There will be only one more informational meeting before the Nov. 2 election – 7 p.m. Oct. 25 at the Burlington Elementary School, said Renae Warnick, co-chair of the South Point Committee for Better Schools.

But the campaign will not stop there, Mrs. Warnick added.

"There is a chance we will never get this opportunity again," she said. "People need to open their minds until they hear all the information. We are going to contact every registered voter by mail to inform them of the bond levy."

Hundreds of South Point School District residents have already been contacted, and school officials and committee members say those who have been contacted are in favor of the property tax levy, Mrs. Warnick said.

However, no one can ever be 100 percent positive how an election will go, said Mrs. Smith, who also is a committee member.

"The levy we passed in the 1980s for the new high school passed by a very small amount," she said. "And the building is small for the number of kids we had. But it had to be that way, because the school board was not willing to spend taxpayers money for land acquisition. And all the funding for the new high school came from the community."

If the community was forced to come up with all the money needed for the proposed school project, it would be more than three times the amount asked for with the state contribution, Mrs. Smith said.

"I am a lifelong resident of South Point," she said. "I graduated in 1972, and this is the first time the state has ever offered us any money. If we don’t take advantage of this now, in 10 years when we have to have the new buildings, instead of $8 million, the community would have to come up with $40 million.
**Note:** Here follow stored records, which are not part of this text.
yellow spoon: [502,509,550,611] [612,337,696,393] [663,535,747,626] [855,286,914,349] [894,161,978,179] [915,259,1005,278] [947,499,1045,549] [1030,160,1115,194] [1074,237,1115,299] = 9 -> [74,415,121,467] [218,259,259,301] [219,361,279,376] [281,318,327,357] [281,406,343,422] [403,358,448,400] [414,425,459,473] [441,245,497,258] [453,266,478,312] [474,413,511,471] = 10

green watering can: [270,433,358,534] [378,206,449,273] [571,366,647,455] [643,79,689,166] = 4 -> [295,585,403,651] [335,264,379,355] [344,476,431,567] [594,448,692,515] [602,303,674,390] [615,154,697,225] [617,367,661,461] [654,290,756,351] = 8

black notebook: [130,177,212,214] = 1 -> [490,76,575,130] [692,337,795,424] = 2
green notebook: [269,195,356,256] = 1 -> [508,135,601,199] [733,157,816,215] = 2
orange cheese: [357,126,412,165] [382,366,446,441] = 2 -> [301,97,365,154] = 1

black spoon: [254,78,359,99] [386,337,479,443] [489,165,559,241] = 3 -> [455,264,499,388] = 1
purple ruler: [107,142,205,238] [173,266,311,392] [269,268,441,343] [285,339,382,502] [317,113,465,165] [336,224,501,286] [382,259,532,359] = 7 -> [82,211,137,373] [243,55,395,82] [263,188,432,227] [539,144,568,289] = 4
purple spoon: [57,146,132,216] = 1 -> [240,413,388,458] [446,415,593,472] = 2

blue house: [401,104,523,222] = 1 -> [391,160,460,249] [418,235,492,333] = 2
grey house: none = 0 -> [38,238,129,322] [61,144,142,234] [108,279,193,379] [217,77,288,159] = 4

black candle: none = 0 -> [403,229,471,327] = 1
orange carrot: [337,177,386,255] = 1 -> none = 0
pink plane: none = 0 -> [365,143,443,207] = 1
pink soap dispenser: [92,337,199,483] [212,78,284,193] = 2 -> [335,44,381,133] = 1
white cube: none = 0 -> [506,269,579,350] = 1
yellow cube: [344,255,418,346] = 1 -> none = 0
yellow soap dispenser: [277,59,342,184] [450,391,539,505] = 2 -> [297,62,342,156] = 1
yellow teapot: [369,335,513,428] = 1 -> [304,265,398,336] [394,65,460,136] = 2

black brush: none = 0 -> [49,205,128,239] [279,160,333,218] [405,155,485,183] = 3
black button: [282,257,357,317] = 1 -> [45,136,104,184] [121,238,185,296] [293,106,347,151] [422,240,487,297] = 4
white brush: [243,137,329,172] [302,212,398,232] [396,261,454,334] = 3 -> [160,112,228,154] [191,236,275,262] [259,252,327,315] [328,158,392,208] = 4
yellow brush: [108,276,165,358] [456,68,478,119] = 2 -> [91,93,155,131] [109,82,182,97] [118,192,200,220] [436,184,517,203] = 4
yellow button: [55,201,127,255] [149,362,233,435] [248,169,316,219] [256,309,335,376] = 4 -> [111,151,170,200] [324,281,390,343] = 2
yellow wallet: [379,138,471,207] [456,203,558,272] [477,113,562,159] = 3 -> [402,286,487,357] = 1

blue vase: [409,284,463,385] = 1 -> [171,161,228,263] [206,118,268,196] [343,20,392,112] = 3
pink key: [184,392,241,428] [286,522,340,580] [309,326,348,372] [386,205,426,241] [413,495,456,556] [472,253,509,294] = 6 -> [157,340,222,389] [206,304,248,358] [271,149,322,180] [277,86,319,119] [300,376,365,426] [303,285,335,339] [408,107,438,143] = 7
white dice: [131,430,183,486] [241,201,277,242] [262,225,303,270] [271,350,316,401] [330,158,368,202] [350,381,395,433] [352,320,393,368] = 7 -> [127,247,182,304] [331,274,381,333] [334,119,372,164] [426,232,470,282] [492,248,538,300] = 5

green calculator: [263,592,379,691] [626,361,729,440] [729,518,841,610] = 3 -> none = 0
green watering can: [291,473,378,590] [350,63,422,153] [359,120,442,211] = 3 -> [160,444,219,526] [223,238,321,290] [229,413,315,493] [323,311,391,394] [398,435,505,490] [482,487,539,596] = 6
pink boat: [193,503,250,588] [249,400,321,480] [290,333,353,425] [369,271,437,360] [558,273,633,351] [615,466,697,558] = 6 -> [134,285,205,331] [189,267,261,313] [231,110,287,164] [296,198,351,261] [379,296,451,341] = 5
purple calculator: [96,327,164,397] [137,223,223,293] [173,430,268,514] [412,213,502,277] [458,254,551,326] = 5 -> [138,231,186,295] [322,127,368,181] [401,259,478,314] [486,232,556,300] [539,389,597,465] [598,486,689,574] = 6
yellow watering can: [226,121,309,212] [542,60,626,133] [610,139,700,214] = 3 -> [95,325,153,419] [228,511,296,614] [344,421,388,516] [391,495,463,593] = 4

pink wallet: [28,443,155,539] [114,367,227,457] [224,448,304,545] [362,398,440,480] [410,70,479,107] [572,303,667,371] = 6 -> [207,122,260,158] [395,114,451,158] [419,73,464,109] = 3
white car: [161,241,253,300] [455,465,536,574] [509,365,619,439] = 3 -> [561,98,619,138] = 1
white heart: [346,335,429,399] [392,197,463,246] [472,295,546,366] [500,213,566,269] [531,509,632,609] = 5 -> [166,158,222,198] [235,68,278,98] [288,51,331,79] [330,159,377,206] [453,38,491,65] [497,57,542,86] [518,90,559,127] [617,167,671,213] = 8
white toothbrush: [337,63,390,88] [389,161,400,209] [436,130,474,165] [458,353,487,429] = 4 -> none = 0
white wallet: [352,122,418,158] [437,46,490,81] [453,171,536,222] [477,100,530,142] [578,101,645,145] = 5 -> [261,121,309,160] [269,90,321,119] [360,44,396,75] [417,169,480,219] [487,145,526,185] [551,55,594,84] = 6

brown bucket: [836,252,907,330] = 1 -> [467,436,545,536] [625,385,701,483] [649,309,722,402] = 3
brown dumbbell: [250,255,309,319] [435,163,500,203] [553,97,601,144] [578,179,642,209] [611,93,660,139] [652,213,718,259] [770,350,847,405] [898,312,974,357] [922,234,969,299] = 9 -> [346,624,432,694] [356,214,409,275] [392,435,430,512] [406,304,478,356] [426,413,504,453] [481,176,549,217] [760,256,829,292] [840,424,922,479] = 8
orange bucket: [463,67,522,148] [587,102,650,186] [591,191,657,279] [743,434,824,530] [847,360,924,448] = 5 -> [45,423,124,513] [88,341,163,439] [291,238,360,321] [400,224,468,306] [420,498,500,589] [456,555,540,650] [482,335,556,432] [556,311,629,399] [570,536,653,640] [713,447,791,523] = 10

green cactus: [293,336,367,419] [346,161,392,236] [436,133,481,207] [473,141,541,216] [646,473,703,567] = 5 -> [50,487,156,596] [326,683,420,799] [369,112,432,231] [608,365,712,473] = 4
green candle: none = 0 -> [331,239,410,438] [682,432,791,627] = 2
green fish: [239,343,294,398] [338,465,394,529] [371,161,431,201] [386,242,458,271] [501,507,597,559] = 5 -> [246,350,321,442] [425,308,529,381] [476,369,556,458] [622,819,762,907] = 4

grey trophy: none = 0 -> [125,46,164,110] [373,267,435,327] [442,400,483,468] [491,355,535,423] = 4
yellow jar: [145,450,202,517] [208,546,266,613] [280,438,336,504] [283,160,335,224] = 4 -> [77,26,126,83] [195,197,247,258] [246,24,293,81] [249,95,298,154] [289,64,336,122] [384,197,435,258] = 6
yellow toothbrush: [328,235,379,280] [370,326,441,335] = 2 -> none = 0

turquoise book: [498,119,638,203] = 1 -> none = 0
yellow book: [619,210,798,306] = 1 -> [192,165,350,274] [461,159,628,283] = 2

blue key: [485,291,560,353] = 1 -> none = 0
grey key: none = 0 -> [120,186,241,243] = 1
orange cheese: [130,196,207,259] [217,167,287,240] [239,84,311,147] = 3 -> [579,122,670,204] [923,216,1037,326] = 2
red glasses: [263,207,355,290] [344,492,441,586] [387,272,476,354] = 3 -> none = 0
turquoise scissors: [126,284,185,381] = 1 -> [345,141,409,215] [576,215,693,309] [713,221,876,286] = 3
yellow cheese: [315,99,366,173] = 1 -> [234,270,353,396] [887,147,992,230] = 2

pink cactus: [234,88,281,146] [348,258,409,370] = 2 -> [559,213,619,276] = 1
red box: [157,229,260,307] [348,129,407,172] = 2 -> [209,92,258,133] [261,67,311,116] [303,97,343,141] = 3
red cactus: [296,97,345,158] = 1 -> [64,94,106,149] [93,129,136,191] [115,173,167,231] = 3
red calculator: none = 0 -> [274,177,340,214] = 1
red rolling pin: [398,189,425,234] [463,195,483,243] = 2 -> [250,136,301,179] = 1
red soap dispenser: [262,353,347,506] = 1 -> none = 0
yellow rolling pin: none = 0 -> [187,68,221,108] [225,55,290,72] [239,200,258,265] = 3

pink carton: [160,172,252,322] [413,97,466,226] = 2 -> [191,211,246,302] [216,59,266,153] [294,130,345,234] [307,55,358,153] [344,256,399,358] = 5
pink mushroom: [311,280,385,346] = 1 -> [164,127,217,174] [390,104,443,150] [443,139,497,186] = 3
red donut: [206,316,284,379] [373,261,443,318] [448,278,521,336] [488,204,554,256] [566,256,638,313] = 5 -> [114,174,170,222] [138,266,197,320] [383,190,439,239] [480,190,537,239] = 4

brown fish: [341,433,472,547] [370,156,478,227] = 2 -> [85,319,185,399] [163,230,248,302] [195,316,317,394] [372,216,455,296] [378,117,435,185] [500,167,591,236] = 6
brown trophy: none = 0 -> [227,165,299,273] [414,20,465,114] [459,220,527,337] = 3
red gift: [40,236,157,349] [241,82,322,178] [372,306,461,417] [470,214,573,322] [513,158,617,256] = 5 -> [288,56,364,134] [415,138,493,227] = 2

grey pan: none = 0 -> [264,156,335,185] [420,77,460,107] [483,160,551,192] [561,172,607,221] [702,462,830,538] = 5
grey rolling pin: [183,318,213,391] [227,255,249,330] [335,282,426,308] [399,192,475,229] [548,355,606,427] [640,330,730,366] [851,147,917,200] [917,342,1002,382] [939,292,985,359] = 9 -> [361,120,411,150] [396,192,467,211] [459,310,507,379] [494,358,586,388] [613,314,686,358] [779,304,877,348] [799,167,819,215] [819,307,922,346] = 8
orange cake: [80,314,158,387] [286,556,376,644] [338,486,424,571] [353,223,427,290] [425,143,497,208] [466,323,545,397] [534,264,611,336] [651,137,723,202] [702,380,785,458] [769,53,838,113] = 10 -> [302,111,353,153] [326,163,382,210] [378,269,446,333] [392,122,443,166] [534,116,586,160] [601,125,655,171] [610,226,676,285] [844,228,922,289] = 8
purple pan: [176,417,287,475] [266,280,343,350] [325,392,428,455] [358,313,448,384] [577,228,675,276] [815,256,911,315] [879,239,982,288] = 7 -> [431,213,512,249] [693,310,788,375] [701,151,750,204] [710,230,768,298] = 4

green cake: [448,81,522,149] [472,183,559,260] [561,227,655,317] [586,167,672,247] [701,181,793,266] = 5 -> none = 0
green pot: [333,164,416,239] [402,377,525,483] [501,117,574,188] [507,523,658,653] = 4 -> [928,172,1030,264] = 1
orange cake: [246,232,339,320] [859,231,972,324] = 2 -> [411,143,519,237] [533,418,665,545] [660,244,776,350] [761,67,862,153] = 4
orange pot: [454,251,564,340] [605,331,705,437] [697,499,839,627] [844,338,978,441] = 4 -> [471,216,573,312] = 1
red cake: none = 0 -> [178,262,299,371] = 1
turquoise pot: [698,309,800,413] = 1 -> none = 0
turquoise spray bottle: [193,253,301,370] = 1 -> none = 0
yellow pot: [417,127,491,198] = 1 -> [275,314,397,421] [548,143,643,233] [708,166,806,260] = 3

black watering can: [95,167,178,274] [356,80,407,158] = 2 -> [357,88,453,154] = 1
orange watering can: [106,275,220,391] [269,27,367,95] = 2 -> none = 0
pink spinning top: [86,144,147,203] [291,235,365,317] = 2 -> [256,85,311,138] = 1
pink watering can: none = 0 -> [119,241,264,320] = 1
We can’t afford that."

Any resident who did not have the opportunity to go to one of the four public informational meetings may call Rick Waggoner at the board office at 377- 4315. Information regarding the bond issue also is available on Channel 39 on Armstrong Cable.

There will be a parade through South Point in support of the levy Nov. 1, Mrs. Warnick said.

"The parade will start at the old post office," she said. "There will be a combination of the middle school and high school band. We’re doing this to remind people the night before the election to get out there and vote."

State Sen. Michael Shoemaker was supposed to attend Monday’s meeting, but because of personal reasons could not make it. He did send a letter that voiced his strong support of the issue, Waggoner said.